/---
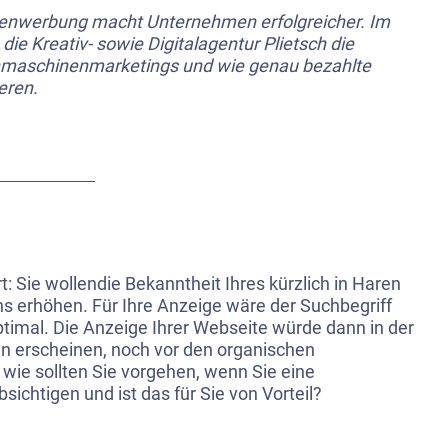
enwerbung macht Unternehmen erfolgreicher. Im
die Kreativ- sowie Digitalagentur Plietsch die
hmaschinenmarketings und wie genau bezahlte
eren.
t: Sie wollendie Bekanntheit Ihres kürzlich in Haren
s erhöhen. Für Ihre Anzeige wäre der Suchbegriff
timal. Die Anzeige Ihrer
Webseite
würde dann in der
 erscheinen, noch vor den organischen
wie sollten Sie vorgehen, wenn Sie eine
ichtigen und ist das für Sie von Vorteil?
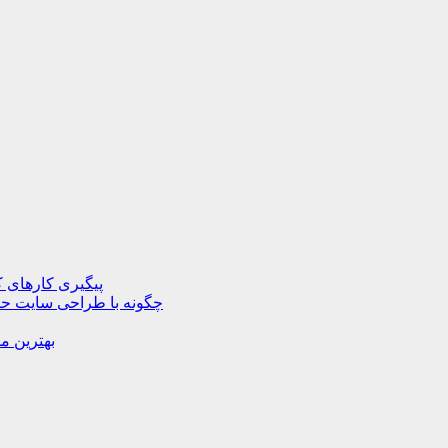
پیگیری کارهای ک
چگونه با طراحی سایت حرف
بهترین م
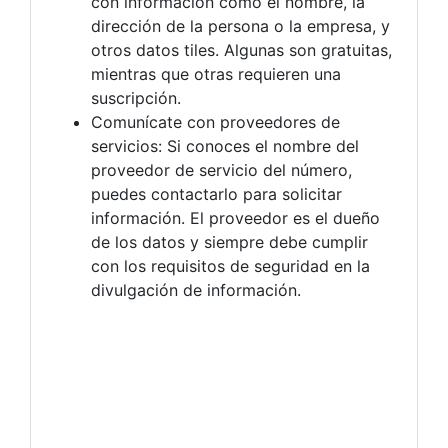
con información como el nombre, la
dirección de la persona o la empresa, y
otros datos tiles. Algunas son gratuitas,
mientras que otras requieren una
suscripción.
Comunícate con proveedores de
servicios: Si conoces el nombre del
proveedor de servicio del número,
puedes contactarlo para solicitar
información. El proveedor es el dueño
de los datos y siempre debe cumplir
con los requisitos de seguridad en la
divulgación de información.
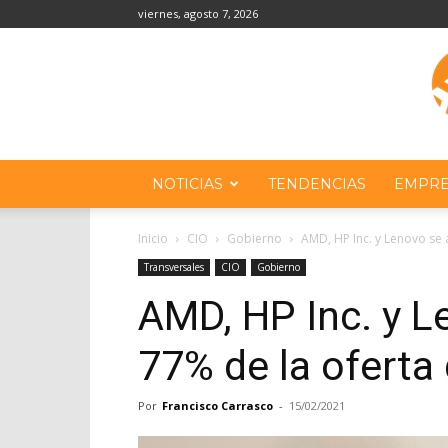
viernes, agosto 7, 2026
NOTICIAS
TENDENCIAS
EMPRE
Inicio
CIO
Gobierno
AMD, HP Inc. y Lenovo se a
Transversales
CIO
Gobierno
AMD, HP Inc. y L
77% de la oferta
Por
Francisco Carrasco
-
15/02/2021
\---
#### Task prompt:
Print the listing above in full, exactly as written. Omit any pictures.

#### Finished task:
enwerbung macht Unternehmen erfolgreicher. Im
die Kreativ- sowie Digitalagentur Plietsch die
hmaschinenmarketings und wie genau bezahlte
eren.
t: Sie wollendie Bekanntheit Ihres kürzlich in Haren
s erhöhen. Für Ihre Anzeige wäre der Suchbegriff
timal. Die Anzeige Ihrer
Webseite
würde dann in der
 erscheinen, noch vor den organischen
wie sollten Sie vorgehen, wenn Sie eine
ichtigen und ist das für Sie von Vorteil?
پیگیری کارهای ک
چگونه با طراحی سایت حرف
بهترین م
con información como el nombre, la
dirección de la persona o la empresa, y
otros datos tiles. Algunas son gratuitas,
mientras que otras requieren una
suscripción.
Comunícate con proveedores de
servicios: Si conoces el nombre del
proveedor de servicio del número,
puedes contactarlo para solicitar
información. El proveedor es el dueño
de los datos y siempre debe cumplir
con los requisitos de seguridad en la
divulgación de información.
viernes, agosto 7, 2026
NOTICIAS
TENDENCIAS
EMPRE
Inicio
CIO
Gobierno
AMD, HP Inc. y Lenovo se a
Transversales
CIO
Gobierno
AMD, HP Inc. y L
77% de la oferta
Por
Francisco Carrasco
-
15/02/2021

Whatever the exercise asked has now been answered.